Эрих взвалил на себя автомат напарника и подставил свое плечо. Они поднялись. Вилли еле стоял, колени у него дрожали.
– Нет, я не могу. – Он снова опустился на землю.
– Послушай, – Эрих вытер выступивший на лбу пот. – Нам нельзя оставаться здесь. Возможно, русские лазутчики у наших траншей. Надо уходить. Соберись с силами. Уже недалеко. – Эрих подхватил его за талию, и так, ковыляя, они прошли еще метров пятьдесят. – Давай побыстрее, Вилли, – старался подбодрить он товарища, – пока нам не всадили еще в задницу!
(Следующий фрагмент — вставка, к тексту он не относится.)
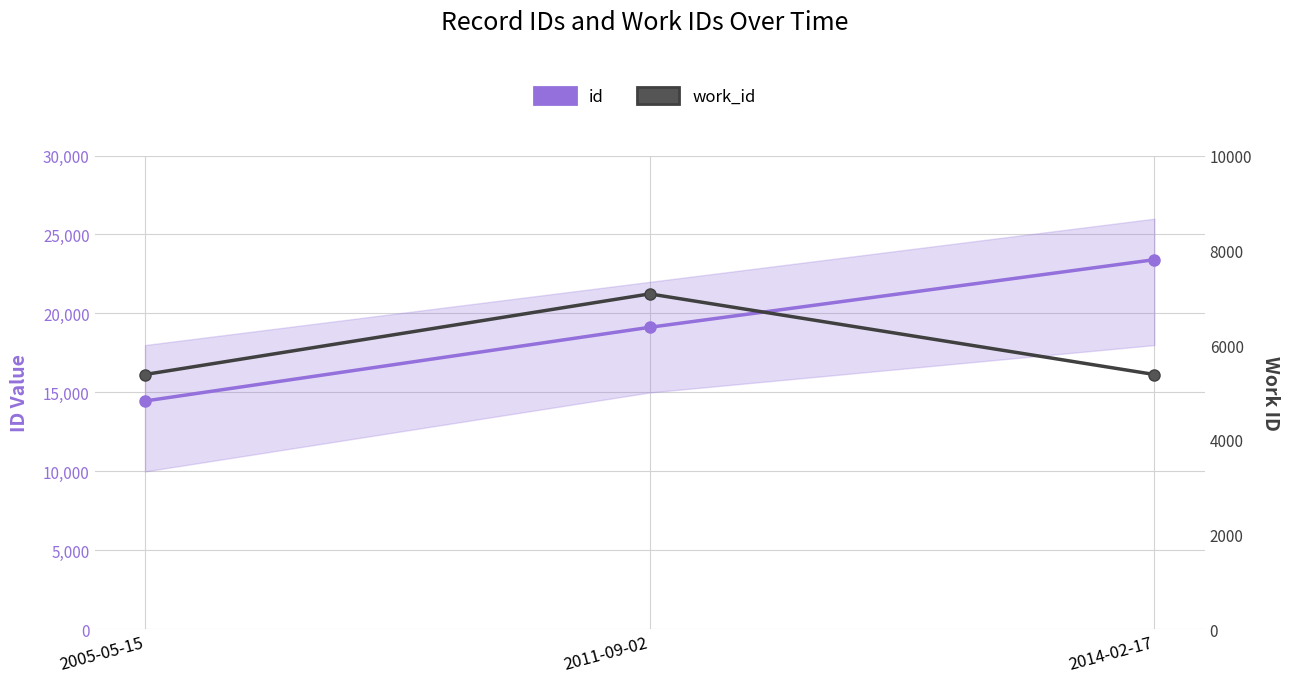

Reading left to right, what are all the values shown in this chart?

id: 14460	19125	23405
work_id: 5379	7080	5379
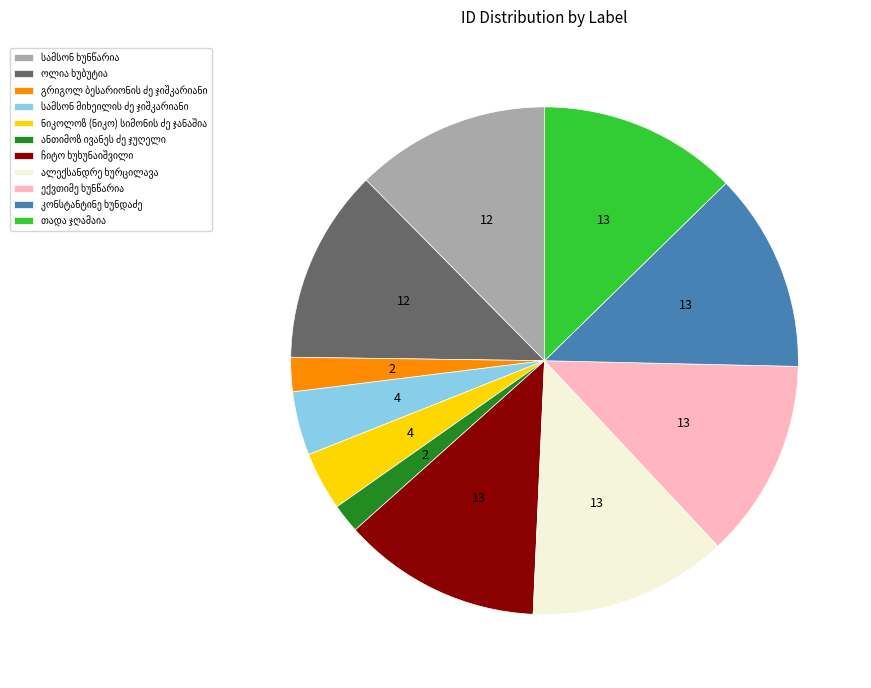

Is there any slice that represents more than half of the pie?

No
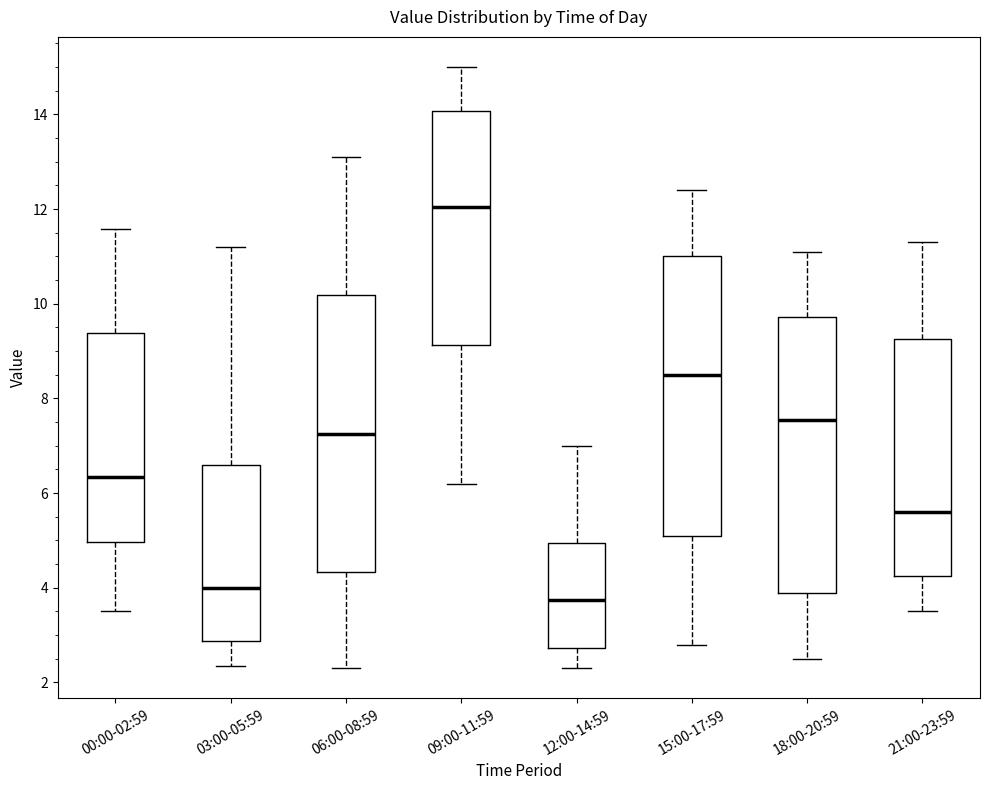

Where does the median line of the box for 03:00-05:59 sit on the y-axis? The values are not printed on the chart, so give them approximately, as read against the axis.

4.0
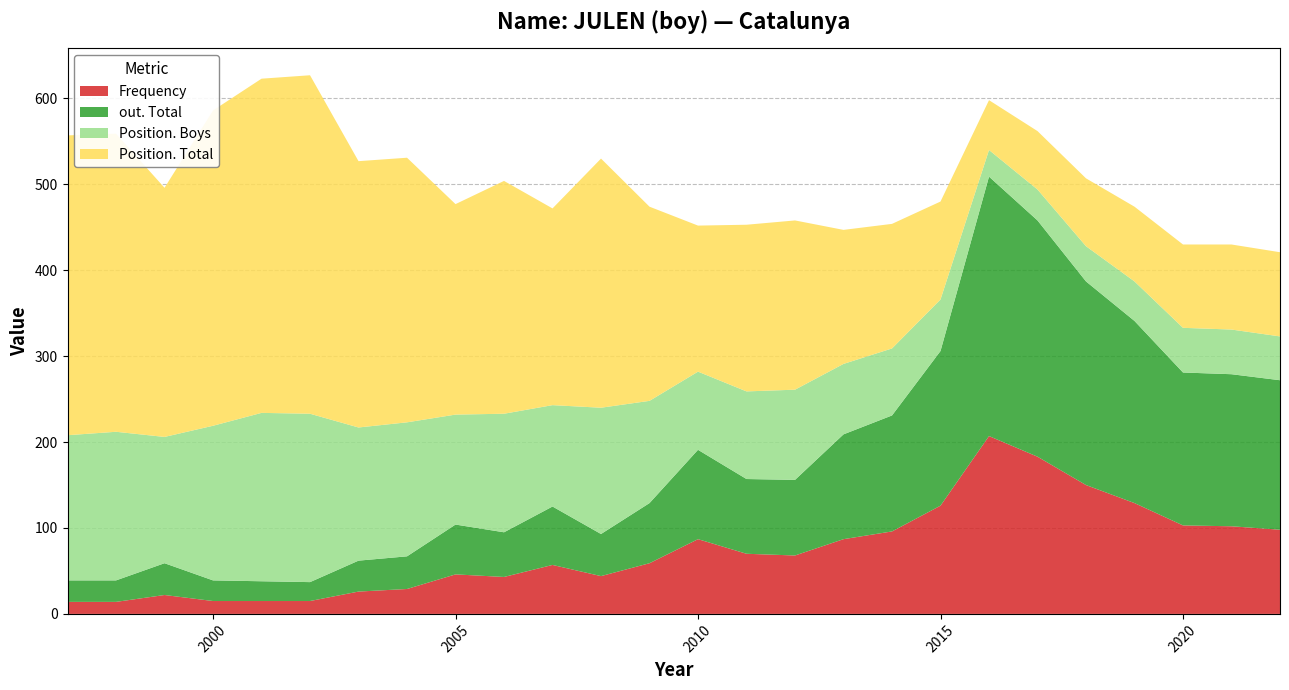

Reading right to left, extract all data points from this chart.

Frequency: 98	102	103	129	150	183	207	126	96	87	68	70	87	59	44	57	43	46	29	26	15	15	15	22	14	14
Position. Total: 98	99	97	87	79	68	58	114	145	156	197	194	170	226	290	229	271	245	308	310	394	389	367	290	347	349
Position. Boys: 51	52	52	46	41	36	31	60	78	82	105	102	91	119	147	118	138	128	156	155	196	196	180	147	173	169
out. Total: 174	177	178	212	237	275	302	180	135	122	88	87	104	70	49	68	52	58	38	36	22	23	24	37	25	25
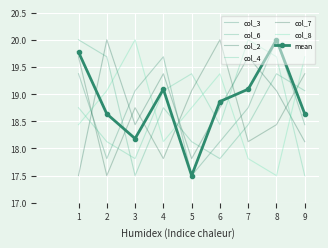

What is the value of the col_8 point at the 5th from the left?

18.8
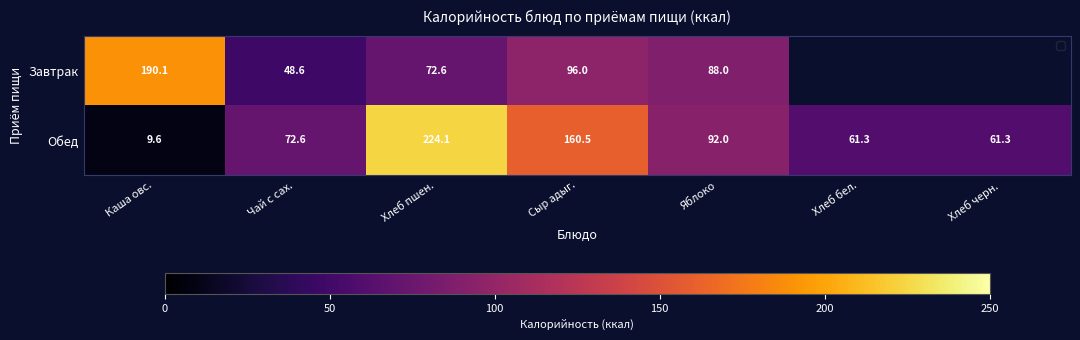

What is the difference between the maximum and minimum values in the Обед series?

214.5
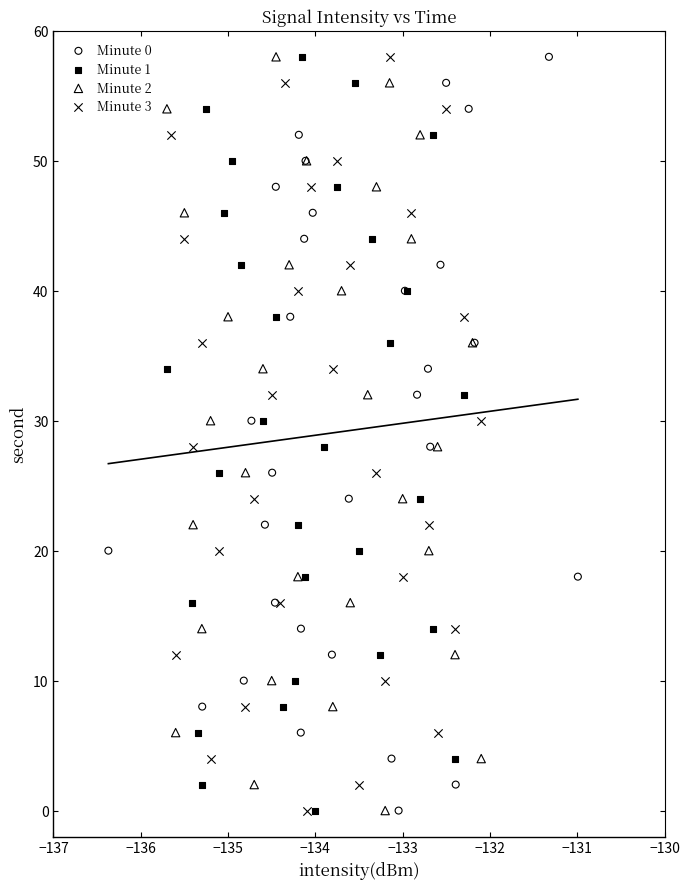

What are all the series names shown in the legend?

Minute 0, Minute 1, Minute 2, Minute 3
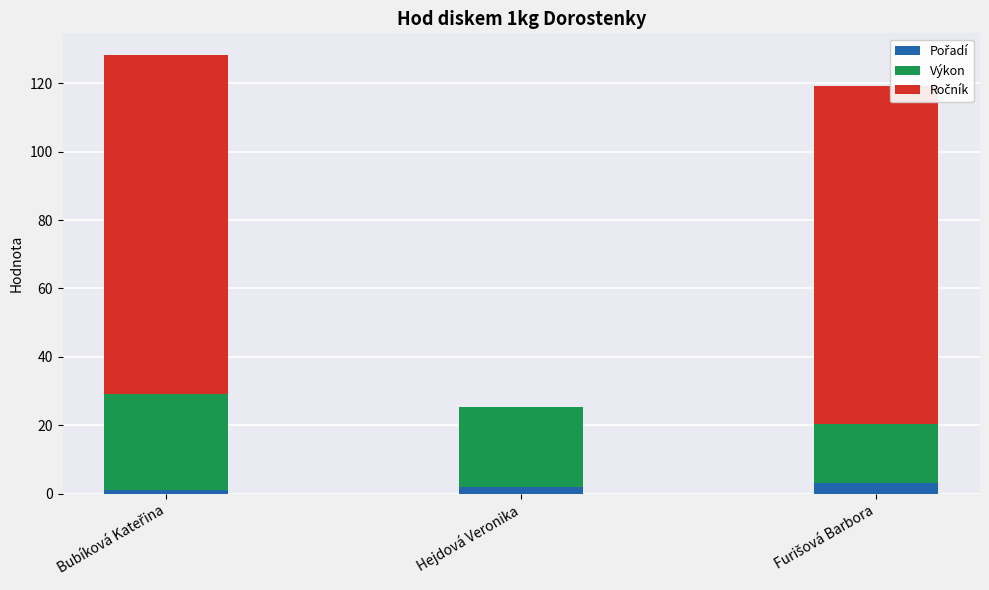

Rank the series by their average value, from lowest to highest.

Pořadí, Výkon, Ročník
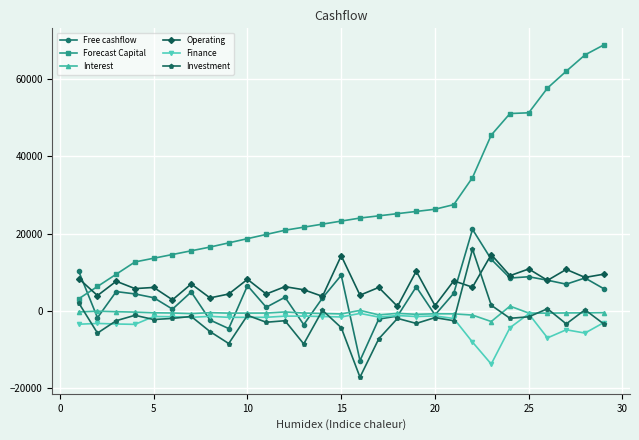

How many intersections are there between Free cashflow and Forecast Capital?

1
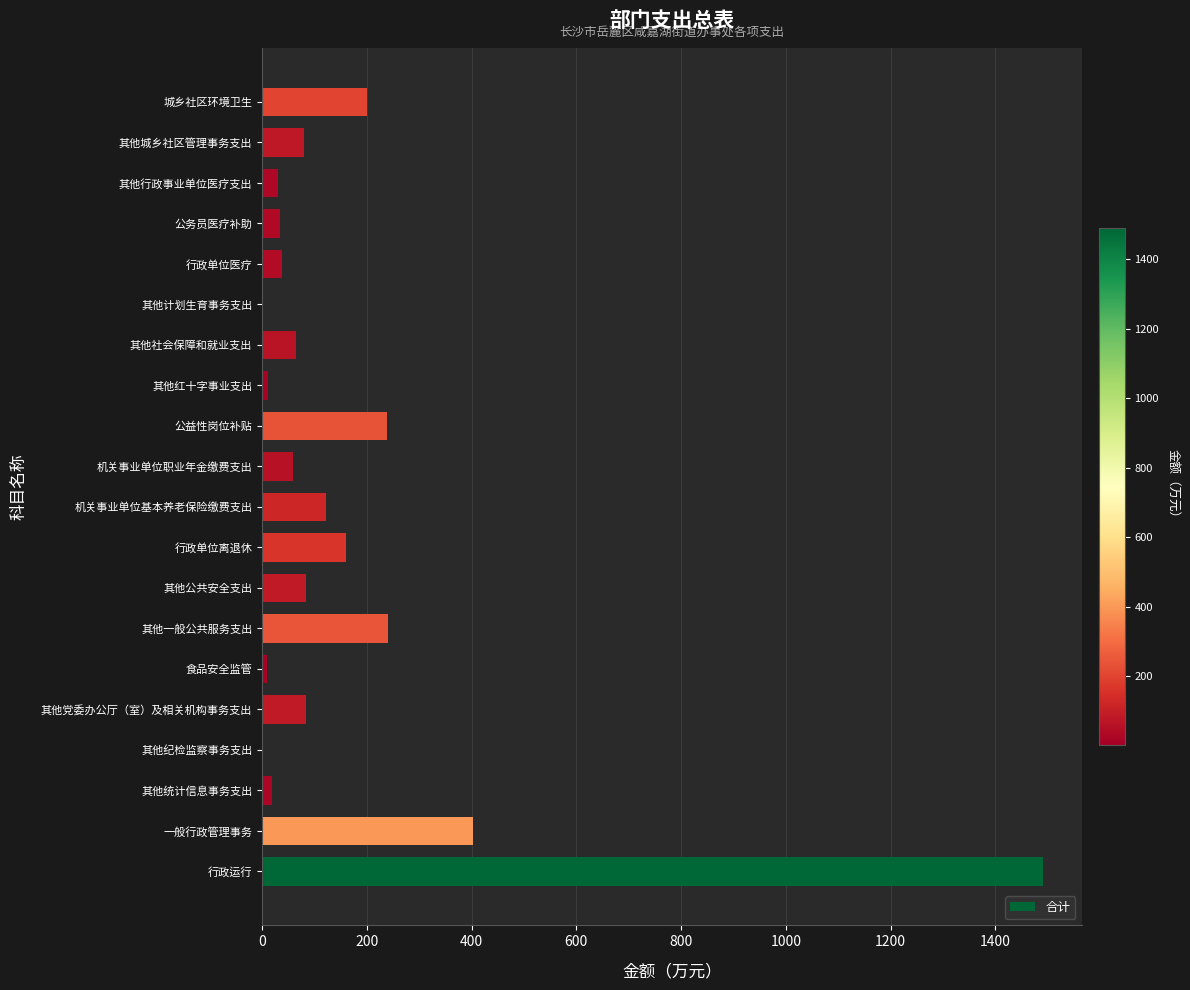

What is the sum of all values?

3373.6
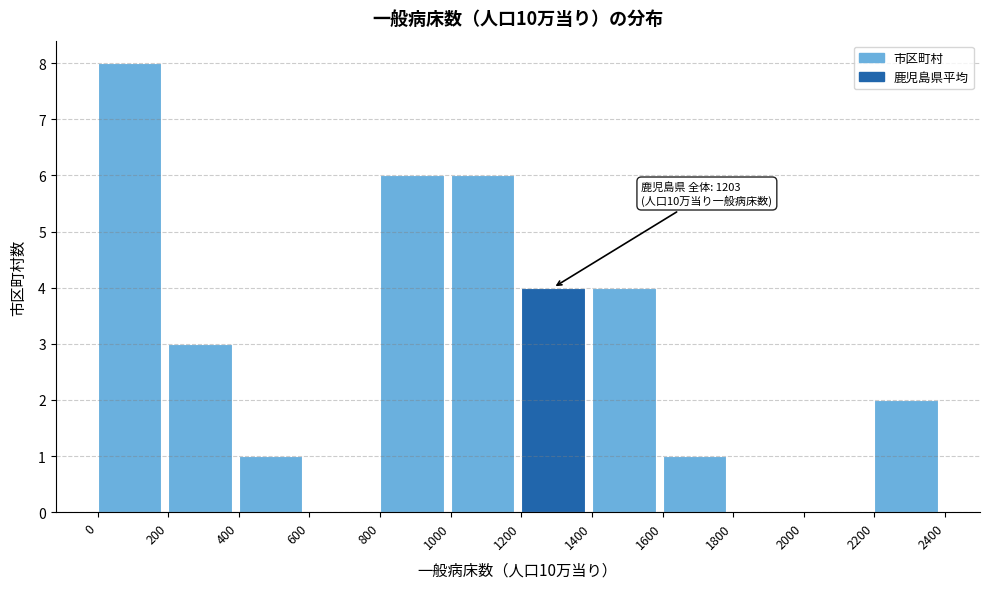

Over which range of the x-axis is the bar tallest?

0 to 200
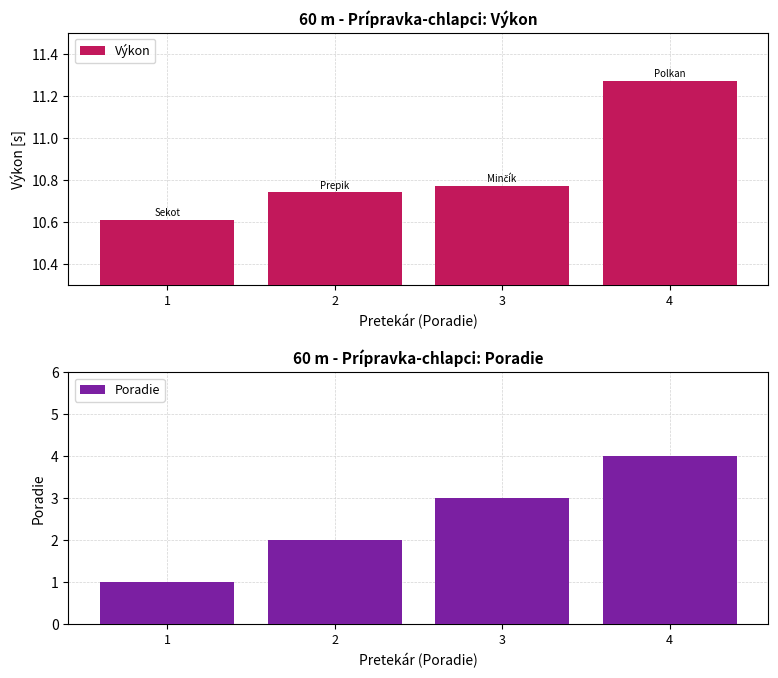

Count the number of categories in the chart.

4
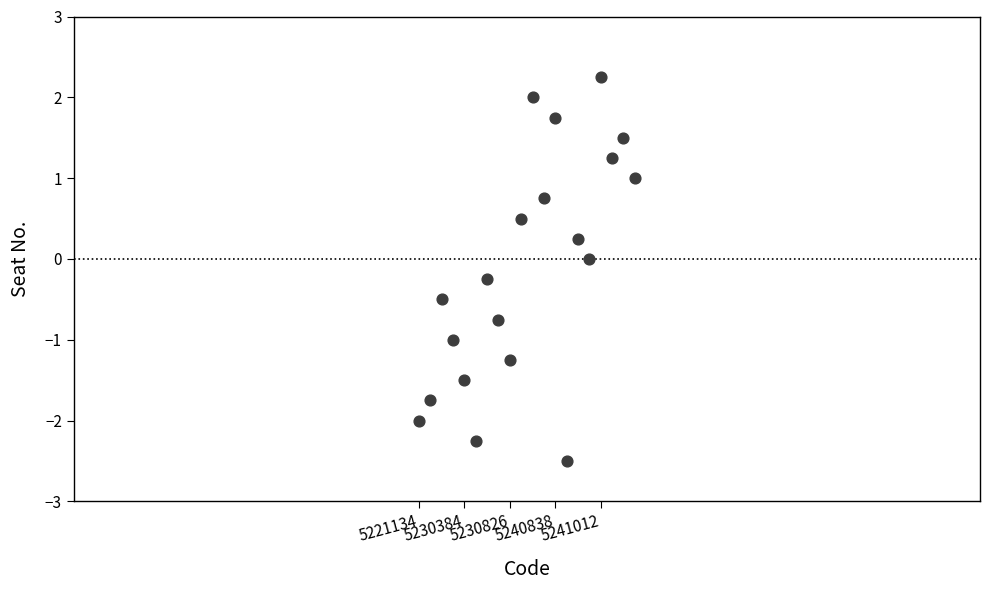

What is the range of X values (max minus min)?

31241.0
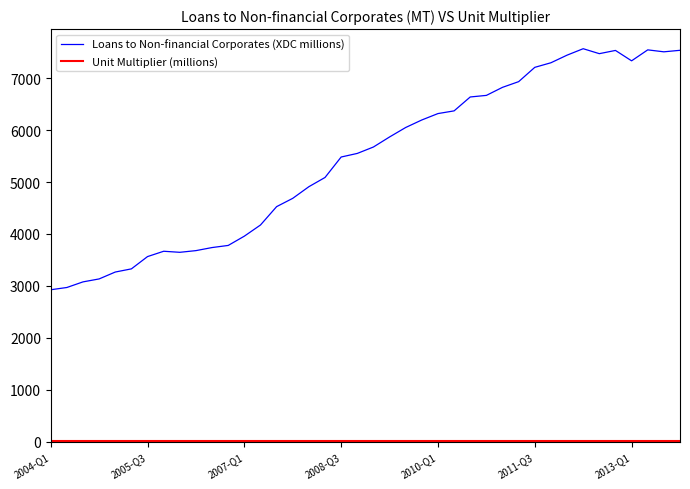

In Loans to Non-financial Corporates (XDC millions), how many points are lower than both neighbors (excluding endpoints)?

4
Эрих посмотрел на часы – они отсутствовали два часа. За это время в роте наверняка подняли тревогу. Там слышали перестрелку. Надо торопиться. Иначе неприятностей не оберешься.
Всю оставшуюся дорогу Вилли продолжал стонать и ныть.
– Не волнуйся, теперь тебя отведут в санчасть, – успокаивал его Эрих, когда они остановились у первого поста. – Там полечишься. Может быть, отпуск дадут. Все-таки был на передовой, выполнял ответственное задание, пострадал от русской пули.
– Какая русская пуля, – сквозь зубы процедил Вилли. – Чего мелешь! Это же был наш автомат, машиненпистоле МП-38, ты не узнал его, что ли?
– Откуда он у русских? – недоуменно произнес Эрих.
– Откуда? Оттуда! Мы наткнулись на русских разведчиков, а наш патруль выпустил по ним очередь, за ней вторую. И мне досталось. Ладно, меня это уже мало волнует. Хоть бы после лечения не отправили на передовую.
В блиндаже, куда они ввалились, встретили их встревоженно. Кто в кого стрелял? Русские появились? Ранение Вилли, его стоны взвинтили обстановку. Слава богу, рана оказалась неглубокой. Прибежавший санитар поменял повязку, забрал его с собой.